Photo François-Xavier Dureux

La porte s'ouvre. Les branches saluent le paysage qui vient se poser là dans son immédiateté de paradis. Pas un homme, pas une bête. Le paysage est nu. Il n'y a rien à ajouter.

Inutile de franchir ce seuil. Je suis au bord d'un monde à vénérer. Le langage ici ne peut être qu'un oiseau qui repart aussitôt.

Pourquoi une prairie d'un vert tendre et quelques arbres lointains doit-il prendre toute la place et m'invite-t-il à disparaître discrètement ?

C'est comme s'il s’immisçait jusque dans ma respiration Tout est paisible ici. Il n'y a ni poses, ni miroirs. Les effets ne sont pas de mise.

Les dernières sentinelles de la forêt époussettent de leurs branches ce qu'il y a d'inutile. Tout est donné en cet instant même. La porte ne se ferme jamais. Seuls les yeux se détournent.

Je suis ce monde. Il est en moi, comme une perle dans son écrin. je peux l'emmener partout avec moi. Je suis son repos et son invitation à m'y reposer.

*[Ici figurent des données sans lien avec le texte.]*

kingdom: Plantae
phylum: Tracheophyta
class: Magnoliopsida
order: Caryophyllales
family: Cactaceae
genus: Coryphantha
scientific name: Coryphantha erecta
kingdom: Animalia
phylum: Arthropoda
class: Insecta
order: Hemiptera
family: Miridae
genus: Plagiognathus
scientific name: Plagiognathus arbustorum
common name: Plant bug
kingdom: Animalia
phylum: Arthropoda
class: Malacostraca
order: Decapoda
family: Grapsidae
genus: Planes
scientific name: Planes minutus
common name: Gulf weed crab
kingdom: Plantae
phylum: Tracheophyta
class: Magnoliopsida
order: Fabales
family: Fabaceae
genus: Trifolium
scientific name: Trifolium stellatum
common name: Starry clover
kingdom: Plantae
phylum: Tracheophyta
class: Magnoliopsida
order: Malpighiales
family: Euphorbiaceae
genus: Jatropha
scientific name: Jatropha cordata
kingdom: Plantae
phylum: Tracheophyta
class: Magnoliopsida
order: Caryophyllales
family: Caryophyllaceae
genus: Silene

Il est une caresse de l'être à la naissance de l'hiver, une tendresse pour qu'advienne un visage, seuil vers l'ouvert.

D'ailleurs le chemin s'arrête juste à la frontière du champ. ll n'y a plus de chemin. Inutile d'aller plus loin. C'est le paysage qui vient.

C'est lui qui étreint, c'est lui qui apaise. C'est lui qui donne et guérit le cri, apporte le silence comme on revêt une robe, avec respect et fragilité.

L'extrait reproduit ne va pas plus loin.